----- Document segment
There is no exhaustive list of behaviours that would fall under the definition of parental alienation. Describing it as a feeling though, is often the best way to know it's happening:

Does a parent feel as though their child is withdrawing from them?

Is their relationship becoming less positive?

And does that parent feel as though this is being directly or indirectly encouraged by the other parent?

If they answer Yes to each question, then it could well be an issue of parental alienation.

Examples of parental alienation

Typically, behaviours include:

  • Negative comments about the other parent;

  • Encouraging disrespect or defiance towards the other parent;

  • Blaming the other parent for their own feelings of loss;

  • Being unable to separate their child’s needs from their own;

  • Manipulating a child into unquestioning loyalty for one parent, to the detriment of the other;

  • Isolating, corrupting, exploiting or denying emotional responses to create a belief that the other parent is dangerous or untrustworthy.

Parental alienation often presents itself as a reluctance from the child to spend time with the parent without reason. It can also be blatant. In other words, the child repeating negative comments that the alienating parent has said to them or about them.

It's important to remember that just because a child shows typical behaviours, it's not automatically because they have been alienated. Children can, by nature, be fickle; they can choose a favourite parent; they can be stubborn and as they grow older, they frequently exercise their free will.

It's worth being comfortable with the idea of parental alienation so it can be identified quickly if it does happen.  It's also worth seeking some initial advice from a lawyer for a professional opinion. They can give you guidance on whether or not the child is being exposed to alienating behaviours.
----------
**Task prompt**
Reproduce the parental alienation passage word for word, starting at "It's important to" and ending at "their free will.".
----- Information supplied
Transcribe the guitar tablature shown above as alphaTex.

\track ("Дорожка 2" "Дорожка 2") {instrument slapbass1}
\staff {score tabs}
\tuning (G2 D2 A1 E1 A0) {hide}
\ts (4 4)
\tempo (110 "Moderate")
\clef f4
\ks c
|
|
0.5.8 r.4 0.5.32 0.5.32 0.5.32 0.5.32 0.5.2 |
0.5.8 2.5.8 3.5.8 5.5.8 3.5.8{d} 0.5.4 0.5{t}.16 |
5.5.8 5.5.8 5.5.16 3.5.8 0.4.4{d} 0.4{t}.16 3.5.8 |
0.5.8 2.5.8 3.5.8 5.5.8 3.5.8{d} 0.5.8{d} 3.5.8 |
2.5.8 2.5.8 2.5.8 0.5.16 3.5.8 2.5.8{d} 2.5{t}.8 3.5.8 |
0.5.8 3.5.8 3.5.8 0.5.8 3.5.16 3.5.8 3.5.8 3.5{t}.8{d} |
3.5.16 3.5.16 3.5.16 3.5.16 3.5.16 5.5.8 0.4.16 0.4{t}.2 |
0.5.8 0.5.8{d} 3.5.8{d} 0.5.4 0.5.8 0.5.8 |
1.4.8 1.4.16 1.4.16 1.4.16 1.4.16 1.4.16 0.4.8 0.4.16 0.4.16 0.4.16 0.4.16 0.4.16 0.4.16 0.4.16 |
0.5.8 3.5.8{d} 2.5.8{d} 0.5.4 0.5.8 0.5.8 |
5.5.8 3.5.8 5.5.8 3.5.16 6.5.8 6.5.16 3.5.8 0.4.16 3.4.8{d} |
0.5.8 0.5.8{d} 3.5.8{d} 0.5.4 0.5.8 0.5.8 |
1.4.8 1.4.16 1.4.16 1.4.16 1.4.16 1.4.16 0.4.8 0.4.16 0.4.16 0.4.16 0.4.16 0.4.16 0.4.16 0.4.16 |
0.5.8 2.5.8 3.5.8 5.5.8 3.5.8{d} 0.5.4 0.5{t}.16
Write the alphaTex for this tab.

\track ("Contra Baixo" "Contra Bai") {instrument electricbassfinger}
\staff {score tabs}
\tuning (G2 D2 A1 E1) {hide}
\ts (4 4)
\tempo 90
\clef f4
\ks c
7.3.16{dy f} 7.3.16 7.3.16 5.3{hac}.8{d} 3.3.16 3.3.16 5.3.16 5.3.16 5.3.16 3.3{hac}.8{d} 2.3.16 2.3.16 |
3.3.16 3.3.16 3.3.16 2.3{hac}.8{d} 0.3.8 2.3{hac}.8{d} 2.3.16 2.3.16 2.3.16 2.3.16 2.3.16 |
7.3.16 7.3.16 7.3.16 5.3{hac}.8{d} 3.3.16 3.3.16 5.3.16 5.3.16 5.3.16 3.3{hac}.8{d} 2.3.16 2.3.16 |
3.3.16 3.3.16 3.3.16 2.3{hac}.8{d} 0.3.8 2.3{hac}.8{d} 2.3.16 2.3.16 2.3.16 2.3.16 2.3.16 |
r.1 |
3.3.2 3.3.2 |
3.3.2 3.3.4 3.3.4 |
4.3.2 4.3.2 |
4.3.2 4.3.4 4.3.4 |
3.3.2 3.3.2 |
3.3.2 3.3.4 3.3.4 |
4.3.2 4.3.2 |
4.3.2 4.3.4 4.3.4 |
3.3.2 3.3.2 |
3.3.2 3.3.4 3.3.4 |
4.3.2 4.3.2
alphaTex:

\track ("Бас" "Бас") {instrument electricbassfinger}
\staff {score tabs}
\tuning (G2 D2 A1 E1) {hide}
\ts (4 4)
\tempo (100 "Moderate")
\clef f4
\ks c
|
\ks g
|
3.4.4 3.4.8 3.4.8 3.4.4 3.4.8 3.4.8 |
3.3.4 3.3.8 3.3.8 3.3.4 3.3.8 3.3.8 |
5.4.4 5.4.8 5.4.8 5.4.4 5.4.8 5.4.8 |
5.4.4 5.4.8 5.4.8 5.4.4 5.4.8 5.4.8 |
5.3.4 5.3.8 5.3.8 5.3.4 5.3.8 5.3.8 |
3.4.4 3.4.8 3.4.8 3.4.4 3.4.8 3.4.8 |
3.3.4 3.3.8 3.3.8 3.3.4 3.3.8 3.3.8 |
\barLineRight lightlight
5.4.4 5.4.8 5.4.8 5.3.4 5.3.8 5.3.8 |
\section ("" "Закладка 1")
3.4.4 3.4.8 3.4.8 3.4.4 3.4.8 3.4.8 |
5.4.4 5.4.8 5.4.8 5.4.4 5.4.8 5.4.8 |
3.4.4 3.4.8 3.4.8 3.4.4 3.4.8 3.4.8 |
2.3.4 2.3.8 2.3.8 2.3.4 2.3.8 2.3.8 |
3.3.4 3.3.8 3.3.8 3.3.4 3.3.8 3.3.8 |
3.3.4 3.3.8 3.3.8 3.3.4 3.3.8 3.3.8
----------
**Correct response**
It's important to remember that just because a child shows typical behaviours, it's not automatically because they have been alienated. Children can, by nature, be fickle; they can choose a favourite parent; they can be stubborn and as they grow older, they frequently exercise their free will.